AHMET DAVUTOĞLU'DAN 100. YIL AÇIKLAMASI

 

Hepinizi sevgi, saygı ve hürmetle selamlıyorum. Sadece bizim için değil bütün mazlum milletler için de istiklal müjdesi olan Büyük Taarruz Zaferimizi kutlar, başta Gazi Mustafa Kemal Atatürk olmak üzere İstiklal komutanlarını ve şehitlerimizi rahmetle anarım.

Seçimlerden bu yana bugün gün 95 gün geçti. Birkaç gün sonra bütün iktidarlar için bir sınama ölçüsü olan ilk 100 günü tamamlamış olacağız.

Bu 100 günün iktidar karnesiyle ilgili başta iktidara destek vermiş olan kardeşlerim olmak üzere sizlerle bir hasbihal gerçekleştirmek istiyorum.

Seçimlerin ardından iktidar sahipleri, beklendiği üzere, 2018’den bu yana ürettikleri bataktan çıkmak adına, bazı kadroları yenilediler.

Peki bu durum ülke adına ne ifade etti?

Öncelikle şunu ifade etmeliyiz ki, bütün rezervlerimize rağmen bu kadrolara desteğimizi açıklamaktan geri durmadık ve ilk günden itibaren yapıcı bir muhalefet ortaya koyacağımızı ilan ettik.

Yeter ki, kendi yarattıkları irrasyonel sarmaldan çıkış için bu kadroları bağımsız kılsınlar. Kurumların şeffaflığını artırsınlar.

Öngörülebilirlik zeminini güçlendirsinler.

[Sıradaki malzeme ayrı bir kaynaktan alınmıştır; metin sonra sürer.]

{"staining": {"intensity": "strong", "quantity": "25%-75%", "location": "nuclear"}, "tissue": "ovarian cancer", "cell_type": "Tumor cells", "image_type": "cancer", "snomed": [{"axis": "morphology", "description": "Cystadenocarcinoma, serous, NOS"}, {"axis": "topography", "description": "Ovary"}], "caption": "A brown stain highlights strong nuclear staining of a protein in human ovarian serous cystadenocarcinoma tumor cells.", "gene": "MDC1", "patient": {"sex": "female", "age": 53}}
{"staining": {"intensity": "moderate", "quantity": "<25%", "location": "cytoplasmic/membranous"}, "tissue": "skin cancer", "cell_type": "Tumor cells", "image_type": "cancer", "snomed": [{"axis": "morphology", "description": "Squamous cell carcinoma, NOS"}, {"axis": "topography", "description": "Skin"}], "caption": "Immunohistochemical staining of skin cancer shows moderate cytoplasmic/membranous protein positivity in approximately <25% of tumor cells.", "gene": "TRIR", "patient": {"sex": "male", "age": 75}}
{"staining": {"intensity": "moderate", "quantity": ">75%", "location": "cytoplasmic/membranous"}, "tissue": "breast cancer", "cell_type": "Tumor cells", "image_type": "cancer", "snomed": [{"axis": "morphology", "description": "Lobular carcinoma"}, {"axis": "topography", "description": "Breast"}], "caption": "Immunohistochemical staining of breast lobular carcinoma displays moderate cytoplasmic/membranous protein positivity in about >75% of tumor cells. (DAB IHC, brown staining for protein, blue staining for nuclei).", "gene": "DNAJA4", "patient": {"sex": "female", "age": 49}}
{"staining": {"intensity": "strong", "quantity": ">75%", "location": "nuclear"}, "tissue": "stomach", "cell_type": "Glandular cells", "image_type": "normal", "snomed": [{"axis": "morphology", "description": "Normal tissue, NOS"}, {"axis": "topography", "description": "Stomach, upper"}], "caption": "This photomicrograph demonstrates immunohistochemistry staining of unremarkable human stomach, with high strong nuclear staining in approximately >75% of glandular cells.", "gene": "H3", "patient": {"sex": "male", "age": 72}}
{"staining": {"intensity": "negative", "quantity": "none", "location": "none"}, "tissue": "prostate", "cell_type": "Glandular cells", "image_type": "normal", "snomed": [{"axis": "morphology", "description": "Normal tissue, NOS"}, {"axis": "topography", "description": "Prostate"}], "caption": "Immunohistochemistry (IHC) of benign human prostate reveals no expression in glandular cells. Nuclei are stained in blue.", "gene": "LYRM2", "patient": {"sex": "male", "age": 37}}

Hiç olmazsa ilk adım olarak bunların yapılması, ülkeye güvenin tesisi için umut aşılayıcı bir süreci başlatabilirdi. Lakin maalesef, milletimiz adına umutla bakmak istediğimiz ettiğimiz dağlara yine karlar yağdı.

Neydi Sn. Mehmet Şimşek’in altını çizdiği hususlar?

Rasyonellik, Şeffaflık ve Uluslararası normlara uygunluk idi değil mi!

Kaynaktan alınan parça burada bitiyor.